● Source text

........

[Beignet] [PATCH] Update optimization tips.

Fri Dec 5 00:15:03 PST 2014

Signed-off-by: Zhigang Gong <zhigang.gong at intel.com>
---
 docs/optimization-guide.mdwn | 106 +++++++++++++++++++++++++++++++++++++------
 1 file changed, 92 insertions(+), 14 deletions(-)

diff --git a/docs/optimization-guide.mdwn b/docs/optimization-guide.mdwn
index 8fb29a6..5f648fb 100644
--- a/docs/optimization-guide.mdwn
+++ b/docs/optimization-guide.mdwn
@@ -1,28 +1,106 @@
 Optimization Guide
 ====================
 
-All the SIMD optimization principle also apply to Beignet optimization.  
-Furthermore, there are some special tips for Beignet optimization.
+All the SIMD optimization principles such as avoid branching and don't waste 
+SIMD lanes are also applied to Beignet optimization on Gen platform. Furthermore,
+there are some special tips for Beignet optimization.
 
 1. It is recommended to choose multiple of 16 work group size. Too much SLM usage may reduce parallelism at group level. 
    If kernel uses large amount SLM, it's better to choose large work group size. Please refer the following table for recommendations
-   with some SLM usage.  
+   with some SLM usage.
+
 | Amount of SLM | 0  | 4K | 8K  | 16K | 32K |  
-| WorkGroup size| 16 | 64 | 128 | 256 | 512 |
+| WorkGroup size| 16 | 64 | 128 | 256 | 512 |  
+
+   Actually, a good method is to pass in a NULL local work size parameter to let the driver to determine the best work group size for you.
+
+1. Use shorter data type could get better performance. There are also some detail tips as below.
+  1. Use uchar16/ushort8/uint4 as much as possible.
+  1. If the data has to be DWORD(4 bytes) unaligned, it's better to use vload16(for char), vload8(for short) to load the data.
+  1. Read/write scalar char/short will be very slow and may lead to be even worse performance than use DW type.
+
+1. Avoid too strided global/constant memory access.
+  
+  Some examples are as below (assume the data is a cache line aligned global/constant uint buffer, and the work group size is 16 with SIMD16 mode):  
+  `uint x = data[get_global_id(0)];      //best, only read one cache line, no bandwidth waste`  
+  `uint x = data[get_global_id(0) + 1]; //bad, cross 2 cache lines, not good, waste half of the bandwidth`  
+  `uint x = data[get_global_id(0) * 16]; //worst, cross 16 cache lines, waste 15/16 bandwidth.`  
+
+1. Avoid dynamic indexed private buffer if possible.
+  Currently, private buffer access in beignet backend is very slow. Many small private buffer could be optimized by the compiler.
+  But the following type of dynamic indexed private buffer could not be optimized:
+
+`
+     uint private_buffer[32];
+     for (i = 0; i < xid; i++)    {
+       int dynamic_idx = src[xid];
+       private_buffer[dynamic_idx % 10] = src1[xid];
+       ...

........

● Information shown
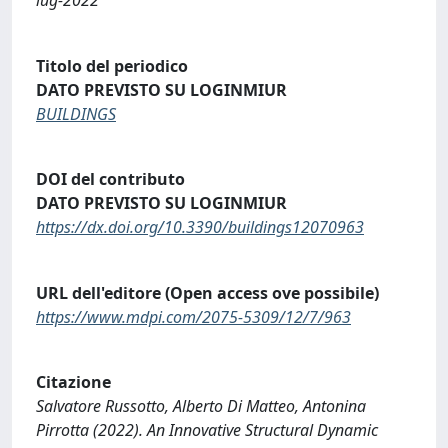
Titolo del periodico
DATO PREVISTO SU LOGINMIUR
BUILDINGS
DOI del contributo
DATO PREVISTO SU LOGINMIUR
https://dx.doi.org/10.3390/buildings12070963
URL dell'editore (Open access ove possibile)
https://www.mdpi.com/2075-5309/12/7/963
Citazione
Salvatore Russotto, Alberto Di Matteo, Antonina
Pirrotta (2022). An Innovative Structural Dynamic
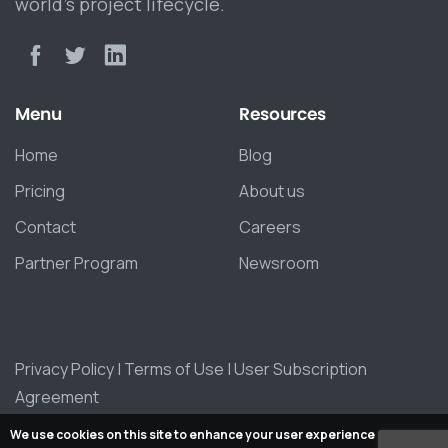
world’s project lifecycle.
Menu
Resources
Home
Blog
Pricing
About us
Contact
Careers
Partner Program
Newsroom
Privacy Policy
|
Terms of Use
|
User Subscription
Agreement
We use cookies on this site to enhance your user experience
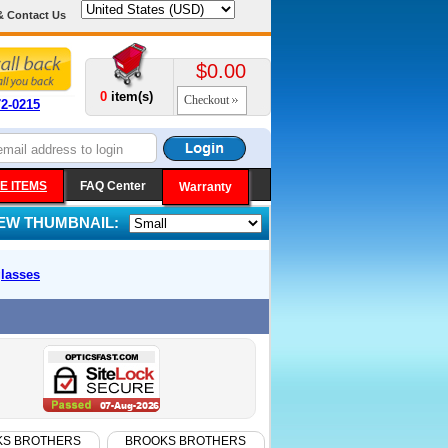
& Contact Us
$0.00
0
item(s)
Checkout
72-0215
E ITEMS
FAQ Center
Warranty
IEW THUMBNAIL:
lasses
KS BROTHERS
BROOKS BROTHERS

........

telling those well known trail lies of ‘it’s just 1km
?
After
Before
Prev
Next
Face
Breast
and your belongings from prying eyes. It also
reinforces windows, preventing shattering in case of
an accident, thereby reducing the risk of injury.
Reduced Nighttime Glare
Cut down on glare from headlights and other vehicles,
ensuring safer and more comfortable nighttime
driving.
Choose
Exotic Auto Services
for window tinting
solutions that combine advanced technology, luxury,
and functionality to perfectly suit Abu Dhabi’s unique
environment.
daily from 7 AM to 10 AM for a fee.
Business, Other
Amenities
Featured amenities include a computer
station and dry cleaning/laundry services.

........

● Problems to solve
1. From the optimization-tips patch, print the part that opens with the words containing "1. It is recommended" and closes with the words containing "much as possible.".
2. In the first block of rows, rewrite the part that opens with the line containing "Titolo del periodico" and closes with the line containing "BROOKS BROTHERS", changing "Checkout" to "View Cart" and keeping all else the same. Give only those lines, and leave the pictures out.

● Task-by-task results
1.
1. It is recommended to choose multiple of 16 work group size. Too much SLM usage may reduce parallelism at group level. 
    If kernel uses large amount SLM, it's better to choose large work group size. Please refer the following table for recommendations
-   with some SLM usage.  
+   with some SLM usage.
+
 | Amount of SLM | 0  | 4K | 8K  | 16K | 32K |  
-| WorkGroup size| 16 | 64 | 128 | 256 | 512 |
+| WorkGroup size| 16 | 64 | 128 | 256 | 512 |  
+
+   Actually, a good method is to pass in a NULL local work size parameter to let the driver to determine the best work group size for you.
+
+1. Use shorter data type could get better performance. There are also some detail tips as below.
+  1. Use uchar16/ushort8/uint4 as much as possible.

2.
Titolo del periodico
DATO PREVISTO SU LOGINMIUR
BUILDINGS
DOI del contributo
DATO PREVISTO SU LOGINMIUR
https://dx.doi.org/10.3390/buildings12070963
URL dell'editore (Open access ove possibile)
https://www.mdpi.com/2075-5309/12/7/963
Citazione
Salvatore Russotto, Alberto Di Matteo, Antonina
Pirrotta (2022). An Innovative Structural Dynamic
world’s project lifecycle.
Menu
Resources
Home
Blog
Pricing
About us
Contact
Careers
Partner Program
Newsroom
Privacy Policy
|
Terms of Use
|
User Subscription
Agreement
We use cookies on this site to enhance your user experience
& Contact Us
$0.00
0
item(s)
View Cart
72-0215
E ITEMS
FAQ Center
Warranty
IEW THUMBNAIL:
lasses
KS BROTHERS
BROOKS BROTHERS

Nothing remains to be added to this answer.